• **WORK TO COMPLETE**:
Reproduce the following passage on the NOSAS yearbook word for word.

(EXERCISE TEXT Opens)

The idea began to take shape that we might dispense altogether the newsletters and publish a new yearbook – a professionally printed volume that would be provided free to paid-up NOSAS members and sold to the general public. This seemed especially apt since NOSAS had recently celebrated its 20th anniversary with a conference and other special events. A subcommittee was duly formed for this purpose and they in turn became the book’s editoria team; Jonie Guest, Meryl Marshall, James McComas and Roland Spencer-Jones.
Meryl kicks off A Year of Highland Archaeology with an overview of NOSAS’s 20 year history taking in highlights such as past projects at Strathconon, Glen Feshie and Loch Hourn. Many of NOSAS’s project reports can found here. The society was originally established by a group of amateur and professional archaeologists keen “to further the study of Highland archaeology and to promote that interest to a wider audience”, principles which it continues espouse in this latest publication.

(EXERCISE TEXT Closes)
(EXERCISE DATA Opens)

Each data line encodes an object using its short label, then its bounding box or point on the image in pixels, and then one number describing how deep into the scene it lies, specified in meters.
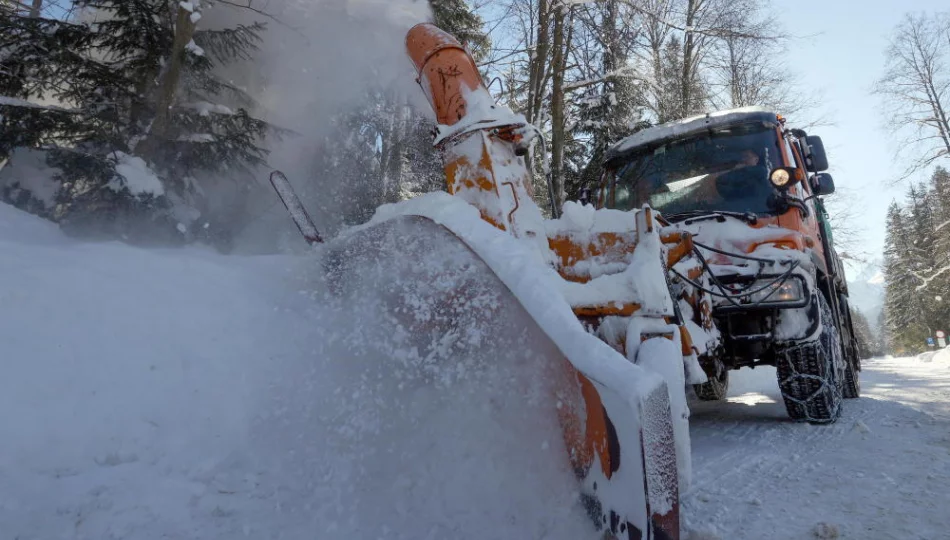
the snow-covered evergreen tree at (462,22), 10.45
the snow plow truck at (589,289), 1.62
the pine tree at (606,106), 9.80
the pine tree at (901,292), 35.91
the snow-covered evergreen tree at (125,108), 5.73
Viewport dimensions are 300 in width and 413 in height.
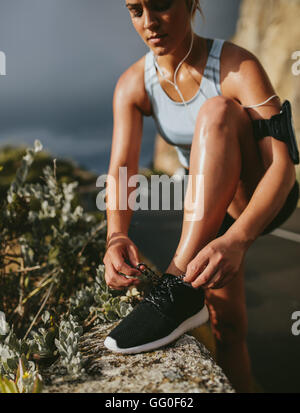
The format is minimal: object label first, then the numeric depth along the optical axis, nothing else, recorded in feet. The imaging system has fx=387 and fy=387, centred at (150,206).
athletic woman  3.66
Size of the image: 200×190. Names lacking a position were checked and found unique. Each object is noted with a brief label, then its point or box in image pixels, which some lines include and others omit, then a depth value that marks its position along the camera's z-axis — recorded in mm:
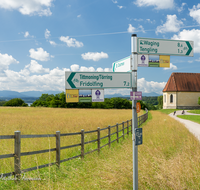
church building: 51031
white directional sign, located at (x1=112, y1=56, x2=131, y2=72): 3334
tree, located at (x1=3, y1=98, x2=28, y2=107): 94438
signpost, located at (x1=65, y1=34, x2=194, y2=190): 3109
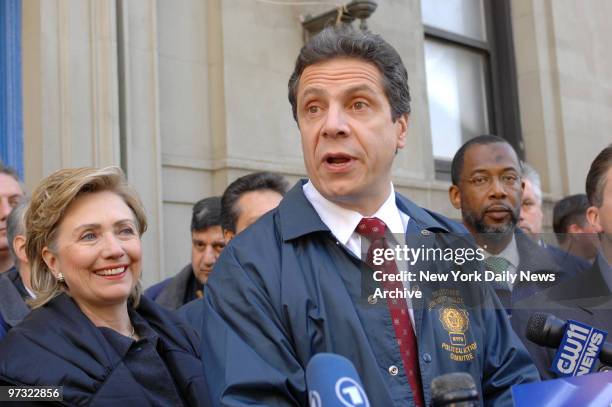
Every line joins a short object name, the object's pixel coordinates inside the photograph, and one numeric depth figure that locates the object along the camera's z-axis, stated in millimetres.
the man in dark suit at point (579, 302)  2379
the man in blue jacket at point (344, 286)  2262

(EXERCISE DATA Closes)

• **ANSWER**:
The idea began to take shape that we might dispense altogether the newsletters and publish a new yearbook – a professionally printed volume that would be provided free to paid-up NOSAS members and sold to the general public. This seemed especially apt since NOSAS had recently celebrated its 20th anniversary with a conference and other special events. A subcommittee was duly formed for this purpose and they in turn became the book’s editoria team; Jonie Guest, Meryl Marshall, James McComas and Roland Spencer-Jones.
Meryl kicks off A Year of Highland Archaeology with an overview of NOSAS’s 20 year history taking in highlights such as past projects at Strathconon, Glen Feshie and Loch Hourn. Many of NOSAS’s project reports can found here. The society was originally established by a group of amateur and professional archaeologists keen “to further the study of Highland archaeology and to promote that interest to a wider audience”, principles which it continues espouse in this latest publication.